**GIVEN PASSAGE:**
= = =

Discriminative stimulus properties of the putative dopamine D3 receptor agonist, (+)-PD 128907:: role of presynaptic dopamine D2 autoreceptors

The putative D-3 receptor agonist, (+)-PD 128907, is widely used to study the functional relevance of D-3 receptors in vivo. Given that non-selective D-2/3/4 receptor agonists serve as effective discriminative stimuli in rats we have trained animals to discriminate (+)-PD 128907 (30 mu g kg(-1), s.c.) from saline and examined the pharmacological specificity of the response. Consistent with a D-3 receptor mediated response, the non-selective D-2/3 receptor agonist apomorphine and the D-3 preferring agonists 7-OH-DPAT and (-) quinpirole generalised to the cue whilst the D-2/3 receptor antagonists haloperidol, raclopride: spiperone and (+)-butaclamol antagonised drug lever responding. In contrast, the D-1 selective agonist (+)-SKF 81297 and D-1/5 selective antagonist, R-(+)-SCH 23390 had no effect. Results also suggest that presynaptic dopamine receptors are involved. Thus the dopamine depleting agent alpha-methyl-p-tyrosine potentiated the effects of a submaximal dose of (+)-PD 128907 whereas amphetamine failed to generalise per se and blocked (+)-PD 128907 lever selection. However, studies using subtype selective antagonists argue against a role for the D-3 receptor. Thus the 10-fold selective D-2 receptor antagonist L-741,626 blocked the (+)-PD 128907 discriminative stimulus whereas L-745,829 and GR 103,691, antagonists > 40 and > 100-fold selective for D-3 receptors, failed to modify the response. These results suggest that presynaptic D-2 receptors mediate the discriminative stimulus properties of (+)-PD 128907 and highlight the lack of selectivity of (+)-PD 128907 for D-3 receptors in vivo. (C) 1998 Elsevier Science Ltd. All rights reserved.

= = =

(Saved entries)
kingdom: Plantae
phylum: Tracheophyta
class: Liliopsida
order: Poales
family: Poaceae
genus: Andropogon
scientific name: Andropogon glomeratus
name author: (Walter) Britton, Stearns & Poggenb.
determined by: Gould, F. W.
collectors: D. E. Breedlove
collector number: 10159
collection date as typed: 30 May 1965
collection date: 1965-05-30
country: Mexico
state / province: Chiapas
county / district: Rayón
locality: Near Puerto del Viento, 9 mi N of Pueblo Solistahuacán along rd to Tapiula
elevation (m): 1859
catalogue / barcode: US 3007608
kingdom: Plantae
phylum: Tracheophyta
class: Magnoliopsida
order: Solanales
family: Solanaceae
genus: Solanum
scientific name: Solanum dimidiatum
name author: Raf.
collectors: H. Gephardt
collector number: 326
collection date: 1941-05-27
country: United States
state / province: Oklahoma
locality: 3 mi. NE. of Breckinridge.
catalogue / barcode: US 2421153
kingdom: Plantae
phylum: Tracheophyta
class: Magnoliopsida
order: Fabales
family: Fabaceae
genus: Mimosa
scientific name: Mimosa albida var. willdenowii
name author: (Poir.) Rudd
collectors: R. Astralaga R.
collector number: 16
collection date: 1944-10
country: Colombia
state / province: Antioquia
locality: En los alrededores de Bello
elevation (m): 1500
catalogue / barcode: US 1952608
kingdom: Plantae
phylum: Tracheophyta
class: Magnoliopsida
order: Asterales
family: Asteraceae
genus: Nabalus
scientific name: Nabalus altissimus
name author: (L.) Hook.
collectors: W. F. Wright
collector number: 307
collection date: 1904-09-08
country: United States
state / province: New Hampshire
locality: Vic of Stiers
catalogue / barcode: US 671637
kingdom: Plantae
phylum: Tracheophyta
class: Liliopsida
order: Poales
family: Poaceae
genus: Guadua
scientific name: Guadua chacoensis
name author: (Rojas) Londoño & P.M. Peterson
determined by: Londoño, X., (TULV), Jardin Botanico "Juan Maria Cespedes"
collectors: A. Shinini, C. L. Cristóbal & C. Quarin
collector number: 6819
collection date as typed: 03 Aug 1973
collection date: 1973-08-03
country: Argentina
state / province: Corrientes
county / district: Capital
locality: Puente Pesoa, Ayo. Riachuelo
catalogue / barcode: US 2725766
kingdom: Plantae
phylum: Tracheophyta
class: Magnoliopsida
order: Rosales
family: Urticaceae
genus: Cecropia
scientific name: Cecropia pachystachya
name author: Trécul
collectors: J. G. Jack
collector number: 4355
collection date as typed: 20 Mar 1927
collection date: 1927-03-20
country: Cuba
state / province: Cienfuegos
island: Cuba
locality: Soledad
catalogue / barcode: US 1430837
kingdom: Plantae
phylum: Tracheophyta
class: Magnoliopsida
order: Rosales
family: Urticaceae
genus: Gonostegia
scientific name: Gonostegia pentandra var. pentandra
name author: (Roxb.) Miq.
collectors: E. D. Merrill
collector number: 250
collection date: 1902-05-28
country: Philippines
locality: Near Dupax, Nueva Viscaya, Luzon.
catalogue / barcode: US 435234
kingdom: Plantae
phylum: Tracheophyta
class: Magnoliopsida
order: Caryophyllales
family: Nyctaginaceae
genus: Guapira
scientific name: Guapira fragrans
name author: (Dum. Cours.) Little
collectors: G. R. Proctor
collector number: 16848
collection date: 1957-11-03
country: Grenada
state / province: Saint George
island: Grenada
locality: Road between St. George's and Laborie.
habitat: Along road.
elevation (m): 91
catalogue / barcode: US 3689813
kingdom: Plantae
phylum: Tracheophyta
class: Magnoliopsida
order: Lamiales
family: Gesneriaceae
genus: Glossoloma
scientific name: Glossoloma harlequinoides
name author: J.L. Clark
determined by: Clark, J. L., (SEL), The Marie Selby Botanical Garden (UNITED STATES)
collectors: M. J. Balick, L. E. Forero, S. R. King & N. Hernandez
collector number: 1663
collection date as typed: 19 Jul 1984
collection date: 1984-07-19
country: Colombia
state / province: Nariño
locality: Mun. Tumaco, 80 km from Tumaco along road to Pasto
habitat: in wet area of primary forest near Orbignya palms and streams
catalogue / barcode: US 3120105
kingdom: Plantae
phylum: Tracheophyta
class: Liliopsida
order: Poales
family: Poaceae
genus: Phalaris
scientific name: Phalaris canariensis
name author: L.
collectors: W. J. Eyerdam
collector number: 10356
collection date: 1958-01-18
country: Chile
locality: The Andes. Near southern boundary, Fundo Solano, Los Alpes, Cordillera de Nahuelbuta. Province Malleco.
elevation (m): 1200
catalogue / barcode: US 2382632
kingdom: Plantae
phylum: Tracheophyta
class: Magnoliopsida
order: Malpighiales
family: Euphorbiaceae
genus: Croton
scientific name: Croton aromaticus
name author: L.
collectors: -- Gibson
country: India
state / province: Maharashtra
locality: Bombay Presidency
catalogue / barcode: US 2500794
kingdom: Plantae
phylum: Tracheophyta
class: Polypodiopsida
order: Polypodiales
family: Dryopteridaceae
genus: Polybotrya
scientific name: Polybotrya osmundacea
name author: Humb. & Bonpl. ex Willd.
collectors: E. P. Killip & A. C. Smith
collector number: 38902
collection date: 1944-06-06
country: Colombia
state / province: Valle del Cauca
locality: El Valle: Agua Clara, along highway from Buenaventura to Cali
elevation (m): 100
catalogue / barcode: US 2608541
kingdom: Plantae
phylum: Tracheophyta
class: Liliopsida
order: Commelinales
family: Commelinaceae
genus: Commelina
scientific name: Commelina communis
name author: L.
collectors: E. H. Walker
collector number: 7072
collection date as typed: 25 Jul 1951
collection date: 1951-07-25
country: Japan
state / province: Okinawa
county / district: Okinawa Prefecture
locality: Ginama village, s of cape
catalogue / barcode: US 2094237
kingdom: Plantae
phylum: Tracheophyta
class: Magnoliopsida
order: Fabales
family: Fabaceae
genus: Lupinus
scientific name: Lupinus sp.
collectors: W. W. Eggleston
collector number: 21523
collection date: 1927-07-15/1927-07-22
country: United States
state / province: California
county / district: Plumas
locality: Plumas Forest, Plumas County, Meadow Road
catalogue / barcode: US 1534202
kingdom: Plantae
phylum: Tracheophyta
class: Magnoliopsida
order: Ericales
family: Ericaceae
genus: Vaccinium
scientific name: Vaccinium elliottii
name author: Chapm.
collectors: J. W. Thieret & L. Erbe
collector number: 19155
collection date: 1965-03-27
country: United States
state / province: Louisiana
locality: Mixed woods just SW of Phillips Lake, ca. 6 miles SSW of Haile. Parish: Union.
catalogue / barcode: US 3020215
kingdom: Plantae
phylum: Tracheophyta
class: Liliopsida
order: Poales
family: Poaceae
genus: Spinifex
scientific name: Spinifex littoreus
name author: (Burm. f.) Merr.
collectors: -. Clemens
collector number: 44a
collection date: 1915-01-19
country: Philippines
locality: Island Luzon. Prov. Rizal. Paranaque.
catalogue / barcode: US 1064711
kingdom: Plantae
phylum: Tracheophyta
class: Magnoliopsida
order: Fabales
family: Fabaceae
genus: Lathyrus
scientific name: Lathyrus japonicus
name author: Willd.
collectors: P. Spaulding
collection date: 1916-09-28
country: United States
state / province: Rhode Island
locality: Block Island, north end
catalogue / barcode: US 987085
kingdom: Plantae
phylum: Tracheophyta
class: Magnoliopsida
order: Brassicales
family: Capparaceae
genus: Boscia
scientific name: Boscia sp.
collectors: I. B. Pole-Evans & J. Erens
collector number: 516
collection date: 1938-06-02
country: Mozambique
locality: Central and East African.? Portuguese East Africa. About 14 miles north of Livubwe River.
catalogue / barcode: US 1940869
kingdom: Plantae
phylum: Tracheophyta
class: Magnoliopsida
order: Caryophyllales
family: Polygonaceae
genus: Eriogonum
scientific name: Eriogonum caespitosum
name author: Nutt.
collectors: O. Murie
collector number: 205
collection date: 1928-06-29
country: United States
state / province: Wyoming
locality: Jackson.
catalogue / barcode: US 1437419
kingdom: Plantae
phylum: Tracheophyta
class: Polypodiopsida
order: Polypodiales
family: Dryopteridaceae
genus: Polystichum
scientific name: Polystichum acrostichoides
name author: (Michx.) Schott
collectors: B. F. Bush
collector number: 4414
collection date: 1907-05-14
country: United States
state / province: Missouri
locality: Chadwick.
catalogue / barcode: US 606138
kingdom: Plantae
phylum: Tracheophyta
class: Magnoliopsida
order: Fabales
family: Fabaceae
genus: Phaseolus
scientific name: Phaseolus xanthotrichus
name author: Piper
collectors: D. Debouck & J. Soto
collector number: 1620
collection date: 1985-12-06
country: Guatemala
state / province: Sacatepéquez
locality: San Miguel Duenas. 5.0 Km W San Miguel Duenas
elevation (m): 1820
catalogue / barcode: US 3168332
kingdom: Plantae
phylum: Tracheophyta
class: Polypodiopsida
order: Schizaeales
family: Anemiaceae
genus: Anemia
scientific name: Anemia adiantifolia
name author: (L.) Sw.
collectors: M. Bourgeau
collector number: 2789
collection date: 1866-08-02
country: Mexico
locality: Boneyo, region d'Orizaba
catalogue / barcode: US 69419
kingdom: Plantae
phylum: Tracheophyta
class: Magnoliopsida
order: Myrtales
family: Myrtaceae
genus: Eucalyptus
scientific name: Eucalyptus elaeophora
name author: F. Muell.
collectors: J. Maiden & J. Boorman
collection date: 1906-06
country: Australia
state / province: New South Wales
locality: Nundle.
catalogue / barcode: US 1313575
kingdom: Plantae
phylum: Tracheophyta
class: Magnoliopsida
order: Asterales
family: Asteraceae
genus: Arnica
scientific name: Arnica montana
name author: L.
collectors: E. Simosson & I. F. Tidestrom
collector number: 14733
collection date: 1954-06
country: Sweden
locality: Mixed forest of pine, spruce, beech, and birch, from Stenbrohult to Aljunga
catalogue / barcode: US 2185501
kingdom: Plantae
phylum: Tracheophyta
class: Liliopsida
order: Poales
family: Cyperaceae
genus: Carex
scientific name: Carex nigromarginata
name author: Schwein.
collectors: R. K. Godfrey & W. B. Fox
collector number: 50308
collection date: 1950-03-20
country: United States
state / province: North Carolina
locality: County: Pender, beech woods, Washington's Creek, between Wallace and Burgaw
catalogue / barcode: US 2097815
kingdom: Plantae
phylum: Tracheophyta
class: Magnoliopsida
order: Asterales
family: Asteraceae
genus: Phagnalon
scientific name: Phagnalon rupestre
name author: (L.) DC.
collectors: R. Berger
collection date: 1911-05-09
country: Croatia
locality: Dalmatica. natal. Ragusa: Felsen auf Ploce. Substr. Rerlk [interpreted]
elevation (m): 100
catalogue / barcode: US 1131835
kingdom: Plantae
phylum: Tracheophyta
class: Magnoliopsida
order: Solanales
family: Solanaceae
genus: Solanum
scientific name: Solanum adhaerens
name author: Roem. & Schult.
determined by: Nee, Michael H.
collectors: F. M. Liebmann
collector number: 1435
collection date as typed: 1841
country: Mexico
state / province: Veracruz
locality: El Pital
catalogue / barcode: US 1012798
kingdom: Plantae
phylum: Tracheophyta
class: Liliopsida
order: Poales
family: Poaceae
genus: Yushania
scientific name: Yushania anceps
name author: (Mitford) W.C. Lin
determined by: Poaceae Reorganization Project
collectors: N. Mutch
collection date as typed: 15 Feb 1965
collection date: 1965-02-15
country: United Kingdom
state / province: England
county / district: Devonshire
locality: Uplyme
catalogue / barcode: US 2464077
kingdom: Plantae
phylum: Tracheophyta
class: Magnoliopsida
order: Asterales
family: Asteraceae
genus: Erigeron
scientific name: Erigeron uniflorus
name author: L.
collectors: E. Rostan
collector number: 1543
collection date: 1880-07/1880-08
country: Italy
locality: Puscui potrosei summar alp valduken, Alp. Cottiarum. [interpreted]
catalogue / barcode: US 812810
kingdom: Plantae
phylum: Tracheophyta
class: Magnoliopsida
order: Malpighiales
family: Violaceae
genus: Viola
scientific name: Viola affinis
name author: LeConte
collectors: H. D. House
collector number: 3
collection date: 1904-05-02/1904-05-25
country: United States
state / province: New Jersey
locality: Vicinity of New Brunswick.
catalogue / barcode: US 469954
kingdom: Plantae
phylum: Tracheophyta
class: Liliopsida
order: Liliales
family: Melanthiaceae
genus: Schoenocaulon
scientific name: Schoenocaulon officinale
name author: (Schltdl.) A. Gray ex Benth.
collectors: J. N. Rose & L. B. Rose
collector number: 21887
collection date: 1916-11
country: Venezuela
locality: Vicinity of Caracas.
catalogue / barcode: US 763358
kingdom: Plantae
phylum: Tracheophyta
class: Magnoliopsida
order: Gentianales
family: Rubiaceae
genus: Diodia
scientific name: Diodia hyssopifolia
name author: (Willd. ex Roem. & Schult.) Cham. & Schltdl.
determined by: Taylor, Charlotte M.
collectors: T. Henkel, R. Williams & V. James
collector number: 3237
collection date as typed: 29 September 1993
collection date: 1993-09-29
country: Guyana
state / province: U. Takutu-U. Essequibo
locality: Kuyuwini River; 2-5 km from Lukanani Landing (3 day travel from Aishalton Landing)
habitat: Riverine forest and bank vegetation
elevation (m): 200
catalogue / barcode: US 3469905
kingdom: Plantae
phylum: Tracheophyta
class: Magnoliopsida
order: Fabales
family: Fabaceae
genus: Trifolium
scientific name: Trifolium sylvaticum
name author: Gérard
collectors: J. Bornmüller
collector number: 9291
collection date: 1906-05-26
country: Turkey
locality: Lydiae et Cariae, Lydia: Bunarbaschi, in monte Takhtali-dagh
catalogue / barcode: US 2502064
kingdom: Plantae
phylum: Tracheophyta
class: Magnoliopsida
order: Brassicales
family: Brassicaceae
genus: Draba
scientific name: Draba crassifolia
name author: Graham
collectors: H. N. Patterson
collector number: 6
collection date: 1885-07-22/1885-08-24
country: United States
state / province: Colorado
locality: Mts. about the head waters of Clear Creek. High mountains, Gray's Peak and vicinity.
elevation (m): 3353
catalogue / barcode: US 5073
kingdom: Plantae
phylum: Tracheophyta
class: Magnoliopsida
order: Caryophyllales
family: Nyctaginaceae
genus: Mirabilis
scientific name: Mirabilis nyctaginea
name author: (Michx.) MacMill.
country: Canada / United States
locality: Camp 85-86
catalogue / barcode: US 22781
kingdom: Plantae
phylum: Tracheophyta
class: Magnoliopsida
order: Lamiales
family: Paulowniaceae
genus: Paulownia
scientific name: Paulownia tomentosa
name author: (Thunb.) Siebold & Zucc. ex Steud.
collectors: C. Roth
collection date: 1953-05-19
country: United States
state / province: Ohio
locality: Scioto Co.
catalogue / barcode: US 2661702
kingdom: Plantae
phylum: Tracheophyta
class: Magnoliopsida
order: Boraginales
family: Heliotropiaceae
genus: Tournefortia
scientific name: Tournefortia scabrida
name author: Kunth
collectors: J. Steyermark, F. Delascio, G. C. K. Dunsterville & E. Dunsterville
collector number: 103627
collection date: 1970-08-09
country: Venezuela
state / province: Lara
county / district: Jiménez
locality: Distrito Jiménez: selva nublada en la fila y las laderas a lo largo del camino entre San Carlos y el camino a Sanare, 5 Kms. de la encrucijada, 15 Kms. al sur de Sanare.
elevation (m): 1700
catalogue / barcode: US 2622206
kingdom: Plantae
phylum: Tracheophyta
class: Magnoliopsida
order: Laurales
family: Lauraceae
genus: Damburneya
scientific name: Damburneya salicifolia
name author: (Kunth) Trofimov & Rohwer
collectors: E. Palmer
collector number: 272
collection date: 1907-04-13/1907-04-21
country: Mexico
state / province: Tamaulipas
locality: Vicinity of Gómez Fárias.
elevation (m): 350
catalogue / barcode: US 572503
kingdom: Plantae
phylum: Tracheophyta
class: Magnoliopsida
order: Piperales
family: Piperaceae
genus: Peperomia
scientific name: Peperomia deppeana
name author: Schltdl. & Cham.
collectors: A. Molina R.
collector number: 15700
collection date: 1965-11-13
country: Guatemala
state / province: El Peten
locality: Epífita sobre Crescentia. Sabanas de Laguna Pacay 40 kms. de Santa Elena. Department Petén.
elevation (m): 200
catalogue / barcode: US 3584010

= = =

Answer these questions using the abstract on (+)-PD 128907.
1. What dose and route of (+)-PD 128907 were rats trained to discriminate from saline?
2. What effect did the dopamine depleting agent alpha-methyl-p-tyrosine have?
3. Which receptors do the results suggest mediate the discriminative stimulus properties of (+)-PD 128907?

**SOLUTION:**
1. 30 mu g kg(-1), given s.c.
2. It potentiated the effects of a submaximal dose of (+)-PD 128907.
3. Presynaptic D-2 receptors.